== Work to complete ==
1. Answer these questions about the riboswitch article, one line per answer, marked the same way:
(a) What does the new category of riboswitches sense?
(b) At which institution is Arati Ramesh a biochemist?
(c) What is the cobalt-and-nickel-sensitive riboswitch called?
2. Please reproduce the riboswitch article word for word, starting with "RNA elements are" and going on through "for metal ions.".
3. Continue the riboswitch article from the point where it ends.

== Provided passage ==
================================
Riboswitches increase protein production in response to Fe2+

by Ariana Remmel
October 12, 2020 | APPEARED IN VOLUME 98, ISSUE 39


Credit: Adapted from Nat. Chem. Biol.
When a bacterial RNA switch binds to Fe ions, it exposes a proposed ribosome-binding sequence (red).

RNA elements are important players in the complex game of genetic regulation, sensing the biochemical environment and modulating protein production accordingly. Now researchers have found a new category of riboswitches that sense iron (Nat. Chem. Biol. 2020, DOI: 10.1038/s41589-020-00665-7). Their findings may be used to design new biosensors for metal ions.

A team led by Arati Ramesh, a biochemist at India’s National Centre for Biological Sciences, discovered the new iron-binding riboswitches while investigating their cousin—a cobalt-and-nickel-sensitive riboswitch called NiCo, which is usually found at the tail of a messenger RNA. Another group, at the Pennsylvania State University, has found that one NiCo switch can bind iron (Biochemistry 2020, DOI: 10.1021/acs.biochem.0c00074). A National Centre for Biological Sciences bioinformatics analysis of NiCo riboswitches in bacteria turned up a subset that were missing key regions necessary for binding cobalt. When Ramesh and her team looked more closely, they noticed that the new riboswitches were embedded in the coding regions of genes related to iron transporters and enzymes—not cobalt-related ones.
================================
== Dataset ==
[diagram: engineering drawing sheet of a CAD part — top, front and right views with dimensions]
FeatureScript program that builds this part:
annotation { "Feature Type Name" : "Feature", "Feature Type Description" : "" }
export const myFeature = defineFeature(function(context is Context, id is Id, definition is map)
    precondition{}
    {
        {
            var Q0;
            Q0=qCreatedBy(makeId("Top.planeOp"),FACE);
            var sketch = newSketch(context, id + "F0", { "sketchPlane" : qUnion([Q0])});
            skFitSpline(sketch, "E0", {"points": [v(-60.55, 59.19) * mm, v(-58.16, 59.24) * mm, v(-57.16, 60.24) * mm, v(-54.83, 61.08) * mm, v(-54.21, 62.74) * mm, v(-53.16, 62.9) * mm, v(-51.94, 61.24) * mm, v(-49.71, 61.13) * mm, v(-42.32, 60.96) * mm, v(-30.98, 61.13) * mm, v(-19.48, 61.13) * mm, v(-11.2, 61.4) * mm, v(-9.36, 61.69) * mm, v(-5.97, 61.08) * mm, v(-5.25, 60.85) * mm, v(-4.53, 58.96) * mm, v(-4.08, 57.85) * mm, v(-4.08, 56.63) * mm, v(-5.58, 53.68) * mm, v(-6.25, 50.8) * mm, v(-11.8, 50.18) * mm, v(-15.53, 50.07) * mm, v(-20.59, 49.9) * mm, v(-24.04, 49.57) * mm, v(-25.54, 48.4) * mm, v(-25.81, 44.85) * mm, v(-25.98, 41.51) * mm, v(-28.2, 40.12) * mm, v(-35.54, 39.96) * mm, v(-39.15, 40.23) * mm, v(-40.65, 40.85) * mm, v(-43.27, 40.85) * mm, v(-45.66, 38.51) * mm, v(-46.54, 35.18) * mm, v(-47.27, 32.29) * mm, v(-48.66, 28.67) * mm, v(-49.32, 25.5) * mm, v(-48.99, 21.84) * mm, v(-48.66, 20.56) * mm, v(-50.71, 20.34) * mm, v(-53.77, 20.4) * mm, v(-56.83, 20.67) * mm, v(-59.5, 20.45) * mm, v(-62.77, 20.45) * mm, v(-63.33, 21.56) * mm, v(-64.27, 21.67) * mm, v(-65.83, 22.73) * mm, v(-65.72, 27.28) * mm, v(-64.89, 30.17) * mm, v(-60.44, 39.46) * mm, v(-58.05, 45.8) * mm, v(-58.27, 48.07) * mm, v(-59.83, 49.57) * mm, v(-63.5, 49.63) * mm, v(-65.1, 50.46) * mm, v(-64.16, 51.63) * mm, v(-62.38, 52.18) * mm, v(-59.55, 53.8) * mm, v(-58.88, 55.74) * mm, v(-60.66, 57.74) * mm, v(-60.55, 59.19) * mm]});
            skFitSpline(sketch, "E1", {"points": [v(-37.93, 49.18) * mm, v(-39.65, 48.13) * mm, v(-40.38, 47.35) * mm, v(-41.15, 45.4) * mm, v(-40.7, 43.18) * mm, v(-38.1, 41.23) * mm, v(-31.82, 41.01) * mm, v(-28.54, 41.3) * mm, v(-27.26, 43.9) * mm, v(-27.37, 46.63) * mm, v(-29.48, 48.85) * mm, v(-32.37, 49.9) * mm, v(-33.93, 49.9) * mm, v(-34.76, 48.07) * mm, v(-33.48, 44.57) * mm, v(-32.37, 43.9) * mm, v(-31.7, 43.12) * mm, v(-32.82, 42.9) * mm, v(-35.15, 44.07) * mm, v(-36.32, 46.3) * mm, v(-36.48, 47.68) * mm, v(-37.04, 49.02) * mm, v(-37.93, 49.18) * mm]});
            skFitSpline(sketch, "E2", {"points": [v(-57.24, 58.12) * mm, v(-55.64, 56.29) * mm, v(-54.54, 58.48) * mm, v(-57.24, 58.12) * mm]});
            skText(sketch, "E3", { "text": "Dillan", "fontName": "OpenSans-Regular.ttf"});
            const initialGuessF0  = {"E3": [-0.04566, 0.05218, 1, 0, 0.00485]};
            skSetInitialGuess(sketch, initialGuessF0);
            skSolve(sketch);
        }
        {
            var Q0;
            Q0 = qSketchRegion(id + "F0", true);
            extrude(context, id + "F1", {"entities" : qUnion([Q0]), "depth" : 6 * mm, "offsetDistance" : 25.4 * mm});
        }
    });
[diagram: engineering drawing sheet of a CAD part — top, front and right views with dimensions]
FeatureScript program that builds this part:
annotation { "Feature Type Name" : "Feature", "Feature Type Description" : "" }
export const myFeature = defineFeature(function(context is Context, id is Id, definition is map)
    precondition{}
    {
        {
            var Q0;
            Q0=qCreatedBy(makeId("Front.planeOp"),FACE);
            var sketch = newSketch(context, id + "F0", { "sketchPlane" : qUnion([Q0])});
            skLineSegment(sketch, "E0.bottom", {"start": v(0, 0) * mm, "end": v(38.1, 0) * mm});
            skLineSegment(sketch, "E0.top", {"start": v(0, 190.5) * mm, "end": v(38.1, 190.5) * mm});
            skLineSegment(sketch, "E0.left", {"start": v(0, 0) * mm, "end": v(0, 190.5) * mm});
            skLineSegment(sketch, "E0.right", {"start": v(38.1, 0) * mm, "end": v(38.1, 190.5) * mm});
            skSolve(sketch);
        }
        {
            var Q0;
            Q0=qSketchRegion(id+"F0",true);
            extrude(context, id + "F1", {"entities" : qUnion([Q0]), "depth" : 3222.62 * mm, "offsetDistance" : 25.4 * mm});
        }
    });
================================
== Results for the exercise ==
1.
(a) Iron.
(b) India's National Centre for Biological Sciences.
(c) NiCo.

2.
RNA elements are important players in the complex game of genetic regulation, sensing the biochemical environment and modulating protein production accordingly. Now researchers have found a new category of riboswitches that sense iron (Nat. Chem. Biol. 2020, DOI: 10.1038/s41589-020-00665-7). Their findings may be used to design new biosensors for metal ions.

3.
The team showed that these riboswitches selectively bind Fe2+ in the presence of other metal cations, including cobalt. When the switch binds to Fe2+, it changes shape to look like a four-leaf clover, which increases translation of its associated messenger RNA in bacteria.

Now the researchers want to figure out the exact mechanism by which these newly discovered switches increase protein translation. “We propose that there is a portion of the RNA which can recruit ribosomes, and that portion is opened up when iron binds,” Ramesh says.

Ailong Ke, a structural biologist at Cornell University, says the data clearly demonstrate that the switches selectively bind iron, and he says, “That’s very neat.” Ke says this new discovery adds to our fundamental understanding of what RNA can do.

Ramesh’s team will continue to investigate the mechanisms that cause iron-sensing riboswitches to increase translation from their unusual position in the messenger RNA. They are also using the new RNA architecture to develop iron-detecting biosensors.


This story was updated on Oct. 19, 2020, to add a reference to a Biochemistry paper about another iron-binding riboswitch and to remove a quote that implied the Nature Chemical Biology paper is the first to describe an iron-binding riboswitch.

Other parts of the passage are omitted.